組織にとって、あまりよろしくない話が重なって聞こえてきました。日本の組織にありがちなことかもしれません。組織というよりも個人に、年功序列という発想がまだ強く残っているようです。古くから組織にいた人の暴走と、追放の話が続けて聞こえてきました。

一方の話は、以前からの懸案だったようです。ここ10年で数倍の規模になった会社に、8年いた人が、何かの決定になると、口を出すことが多くて困っていたとのことでした。新しく入ってきた人たちは、なぜか、それをやめさせることができなかったとのこと。

どうやら社長と親しいという幻想があったようです。しかし小さな業務違反行為をもとに、新しくやってきた上司が、別の部署に異動させたとのことでした。実質的な降格人事だったようです。成果を上げていない人が、組織を無駄に混乱させていたことになります。

      

2 成果のない人を高い地位に就けるリスク

もう一つのケースは、まだ継続中とはいえ、ほぼ決着がついたとのことです。こちらは二十年近く在籍しているベテランが、自分の都合に合わせて組織の方針を変えようとするため、若手が困惑していたようです。ついにトップから、強い警告が出たとのことでした。

成果の乏しい人だったようですが、面倒見は良く、押しが強くて面倒な人だと見られていたとのこと。古くからいるため、それなりの地位になってしまったようです。自分が組織を率いているという勘違いが行き過ぎて、もはや降格間違いなしだと聞きました。

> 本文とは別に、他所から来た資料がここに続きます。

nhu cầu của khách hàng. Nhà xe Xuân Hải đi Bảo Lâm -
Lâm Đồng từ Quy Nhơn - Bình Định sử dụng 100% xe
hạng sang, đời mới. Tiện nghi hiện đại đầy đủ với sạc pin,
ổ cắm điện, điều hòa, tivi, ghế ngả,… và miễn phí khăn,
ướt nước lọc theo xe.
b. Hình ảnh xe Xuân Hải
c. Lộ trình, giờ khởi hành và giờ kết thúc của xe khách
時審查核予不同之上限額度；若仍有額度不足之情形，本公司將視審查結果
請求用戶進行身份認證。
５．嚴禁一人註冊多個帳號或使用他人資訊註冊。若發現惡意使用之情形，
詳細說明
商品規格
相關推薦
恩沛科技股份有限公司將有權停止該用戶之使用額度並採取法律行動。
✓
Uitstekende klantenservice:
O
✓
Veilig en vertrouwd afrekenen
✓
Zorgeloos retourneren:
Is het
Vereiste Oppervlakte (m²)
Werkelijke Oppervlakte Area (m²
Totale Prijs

二つの事例に共通するのは、他の人よりも長く組織に在籍していたこと、成果を上げていなかったこと、それなりの地位についていたことです。悪影響が臨界点を超えてきたために、やっと組織が動いたということになります。両者とも、対応が後手に回りました。

     

3 再チャレンジつきの成果主義

トップが組織の目的・ミッションを明確にして、それを実現するための方策を示すのは、必要不可欠なことです。ことに小さ目な組織の場合、トップがその気になれば、即効性があります。自主性の尊重というのは、目的・ミッションを明確にした後の話です。

本来、目的・ミッションを明確にして、この指とまれでスタッフを募集すべきことではありました。しかし、その時々で人集めに苦労もします。長期で勤めてくれる人の存在がありがたかった面があったようです。しかし年功序列の発想は邪魔になりました。

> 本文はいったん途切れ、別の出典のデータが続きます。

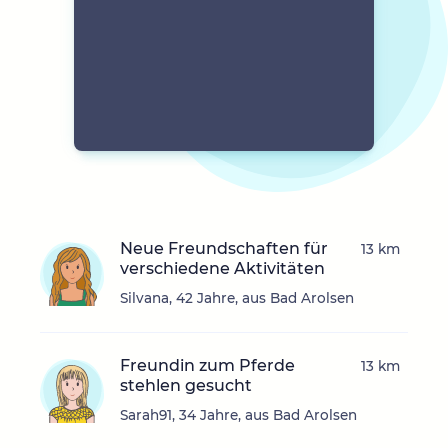
Neue Freundschaften für
13 km
verschiedene Aktivitäten
Silvana, 42 Jahre, aus Bad Arolsen
Freundin zum Pferde
13 km
stehlen gesucht
Sarah91, 34 Jahre, aus Bad Arolsen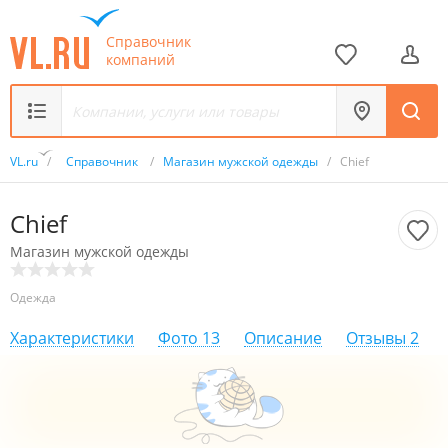
Справочник
компаний
VL.ru
/
Справочник
/
Магазин мужской одежды
/
Chief
Chief
Магазин мужской одежды
Одежда
Характеристики
Фото
13
Описание
Отзывы
2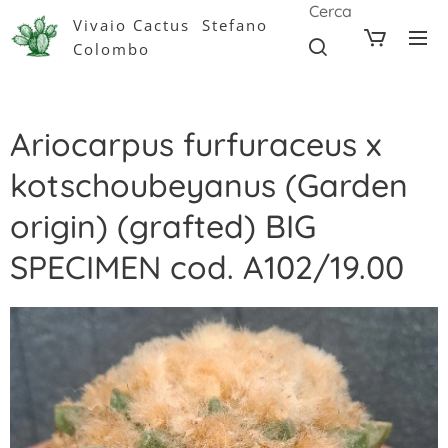
Cerca
Vivaio Cactus Stefano
Colombo
Ariocarpus furfuraceus x
kotschoubeyanus (Garden
origin) (grafted) BIG
SPECIMEN cod. A102/19.00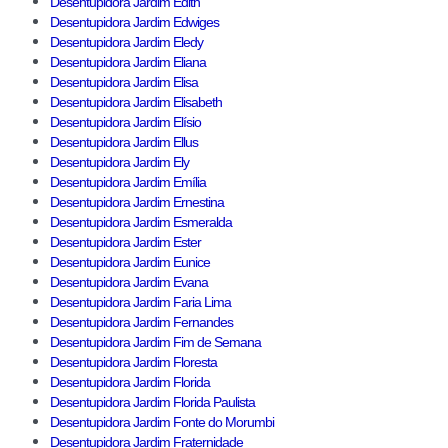
Desentupidora Jardim Edith
Desentupidora Jardim Edwiges
Desentupidora Jardim Eledy
Desentupidora Jardim Eliana
Desentupidora Jardim Elisa
Desentupidora Jardim Elisabeth
Desentupidora Jardim Elísio
Desentupidora Jardim Ellus
Desentupidora Jardim Ely
Desentupidora Jardim Emília
Desentupidora Jardim Ernestina
Desentupidora Jardim Esmeralda
Desentupidora Jardim Ester
Desentupidora Jardim Eunice
Desentupidora Jardim Evana
Desentupidora Jardim Faria Lima
Desentupidora Jardim Fernandes
Desentupidora Jardim Fim de Semana
Desentupidora Jardim Floresta
Desentupidora Jardim Florida
Desentupidora Jardim Florida Paulista
Desentupidora Jardim Fonte do Morumbi
Desentupidora Jardim Fraternidade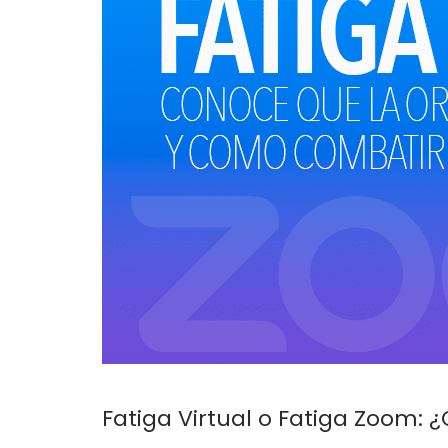
Fatiga Virtual o Fatiga Zoom: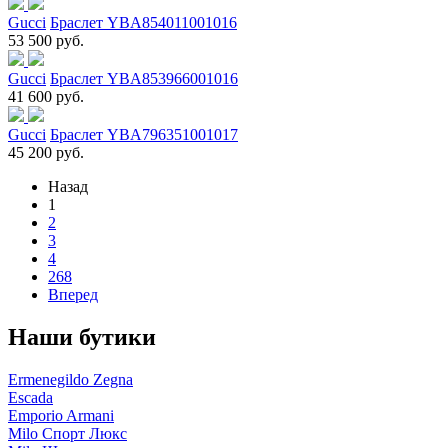
Gucci
Браслет YBA854011001016
53 500 руб.
Gucci
Браслет YBA853966001016
41 600 руб.
Gucci
Браслет YBA796351001017
45 200 руб.
Назад
1
2
3
4
268
Вперед
Наши бутики
Ermenegildo Zegna
Escada
Emporio Armani
Milo Спорт Люкс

成果を冷静に見て、若手の抜擢が必要だったはずです。しかし年次が若くて年齢も下の人を、ベテランの上に持ってくるのは、案外面倒だと言うのです。そういう面はあります。しかし、目的・ミッションに反する行動があったなら、早めの警告か降格が必要でした。

最近は抜擢人事もめずらしくありません。失敗例もありますが、大切なのは再チャレンジを認めることです。そうすれば、成果に基づいて抜擢も降格も柔軟に実施できます。たったこれだけで、うまくいく組織もあります。小さな組織の定番の方法かもしれません。